En 1958, Novi décide de rebaptiser Zéro pour l'intituler désormais « Les Cordées ». La ligne éditoriale évolue et ne correspond plus aux idéaux de la majorité des contributeurs.

Jean Novi meurt d’un infarctus quelques semaines plus tard, à l’âge de trente-huit ans. C’est sa femme, Denise Novi, qui devient directrice de Cordées. Cavanna rêve d'un grand journal à l'humour plus corrosif. Cavanna et Fred vont convaincre Bernier de les rejoindre pour fonder un nouveau magazine satirique sur le modèle américain de Mad Magazine. Les Cordées ne survivront pas au départ de ses colporteurs et collaborateurs.

En mai 1960, Bernier annonce officiellement sa rupture avec la directrice de Cordées. Il rejoint l'équipe de Cavanna au 4, rue Choron, dans le IXe arrondissement de Paris. Quelque temps après, naît le magazine Hara-Kiri (mensuel), devenu en 1969 Hara-Kiri Hebdo puis Charlie Hebdo.

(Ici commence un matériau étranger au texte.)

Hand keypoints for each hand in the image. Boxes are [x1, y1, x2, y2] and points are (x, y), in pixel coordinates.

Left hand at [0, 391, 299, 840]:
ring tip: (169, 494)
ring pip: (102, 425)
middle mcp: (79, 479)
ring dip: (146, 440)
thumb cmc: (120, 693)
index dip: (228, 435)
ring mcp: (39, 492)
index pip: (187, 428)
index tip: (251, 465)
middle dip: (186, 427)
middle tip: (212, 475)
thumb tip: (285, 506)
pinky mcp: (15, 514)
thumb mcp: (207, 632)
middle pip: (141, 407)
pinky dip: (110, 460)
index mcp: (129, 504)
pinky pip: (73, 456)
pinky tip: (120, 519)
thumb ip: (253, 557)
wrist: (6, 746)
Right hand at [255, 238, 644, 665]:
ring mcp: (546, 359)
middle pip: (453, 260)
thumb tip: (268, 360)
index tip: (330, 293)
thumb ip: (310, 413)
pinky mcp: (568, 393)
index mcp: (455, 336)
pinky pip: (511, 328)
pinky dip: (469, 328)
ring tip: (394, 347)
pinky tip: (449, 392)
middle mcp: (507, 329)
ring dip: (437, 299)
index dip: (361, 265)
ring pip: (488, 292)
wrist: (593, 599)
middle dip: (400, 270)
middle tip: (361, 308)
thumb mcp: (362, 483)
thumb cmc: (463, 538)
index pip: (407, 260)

En 1986, Hara-Kiri s'étant arrêté, Zéro reparaît sous l'impulsion de Henri-Claude Prigent qui ressort le magazine avec l'ancienne équipe de Hara-Kiri, regroupée dans une société dans laquelle ils détiennent 50% des parts, le reste appartenant à Paris Match. Ce dernier s'étant retiré après six numéros hebdomadaires, le magazine deviendra mensuel et s'arrêtera définitivement en été 1987. Le directeur de publication en était Henri-Claude Prigent, le rédacteur en chef Gebé puis Gourio et y ont participé entre autres, Choron, Cabu, Wolinski, Cavanna, Teulé, Berroyer, Vuillemin, Willem, Delfeil, etc.

Liens externes[modifier | modifier le code]

Références[modifier | modifier le code]

  1. Cf. Bête et méchant
  2. Zéro était vendu 200 francs (anciens), dont 100 revenaient au colporteur. Un bon vendeur arrivait à 40 ventes par jour, soit une rémunération très correcte de 4 000 francs. Dès son arrivée, Georges Bernier réalise 80 ventes.